Namun, permasalahan selanjutnya terdapat pada kondisi pasca Nabi Muhammad wafat. Sejarah mengungkapkan bahwa kedudukan perempuan setelah wafatnya Nabi Muhammad mulai menjauh dari kondisi yang ideal. Perempuan pasca Nabi Muhammad kembali dihadapkan dengan kondisi yang termaginalkan dari ruang publik. Islam pasca-Nabi Muhammad hingga saat ini masih belum sepenuhnya menghapus bias-bias patriarkhi yang mengakar kuat dalam kehidupan masyarakat Arab pra-Islam.

Lantas apakah prinsip teladan dari kisah Nabi Muhammad SAW yang dapat kita ambil untuk menghadapi hal tersebut di era saat ini? Nilai utama yang dapat dipetik dalam rangkaian kisah Nabi Muhammad yang paling utama adalah kesadaran dan pemahaman.

Kita harus menyadari dan memahami terlebih dahulu bahwa kisah Nabi Muhammad tersebut merupakan upaya untuk menegakkan visi kemanusiaan. Jika pada masa Nabi Muhammad persoalan yang dihadapi adalah praktik eksploitasi perempuan dari zaman jahiliyah, maka untuk saat ini adalah kesadaran dan pemahaman untuk bersikap adil terhadap sesama manusia karena persoalan yang serius dan sering ditemukan di era saat ini adalah ketidakadilan.
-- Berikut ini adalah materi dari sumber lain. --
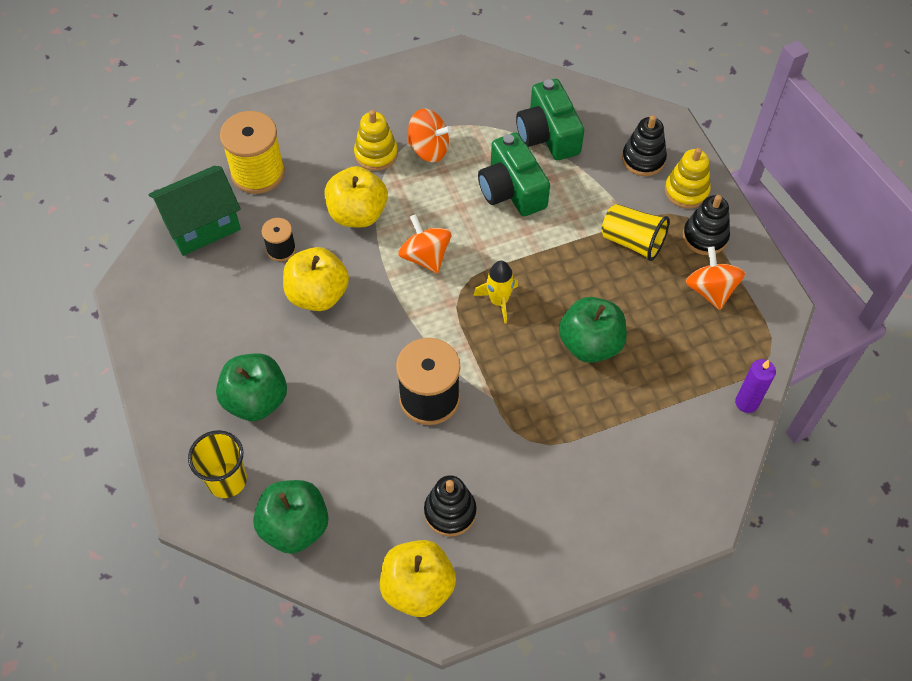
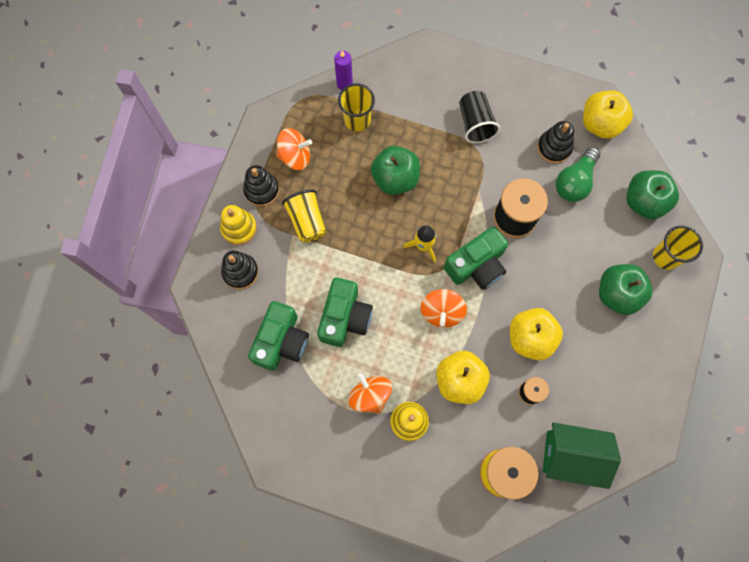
camera: 140 degrees left, 15 degrees up
orange spinning top [686,246,745,310] -> orange spinning top turned 120 degrees counterclockwise [276,128,312,170]
none -> yellow cup [338,83,375,132]
none -> green camera [444,226,508,290]
none -> black cup [459,91,500,143]
none -> green light bulb [555,147,600,202]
Kesadaran tersebut juga dapat ditujukan pada upaya untuk bersungguh-sungguh dan berkomitmen untuk menuntut ilmu. Kesuksesan dari tokoh-tokoh perempuan yang ada pada zaman Nabi Muhammad merupakan dampak pembebasan dari upaya yang dilakukan oleh Nabi. Namun, hal tersebut tidak berhenti sampai disitu saja, tokoh-tokoh perempuan yang hidup pada zaman Nabi Muhammad kemudian memanfaatkan kebebasan tersebut dengan mewujudkannya dalam sikap sungguh-sungguh untuk belajar dan menghadapi apa yang sedang dijalankannya.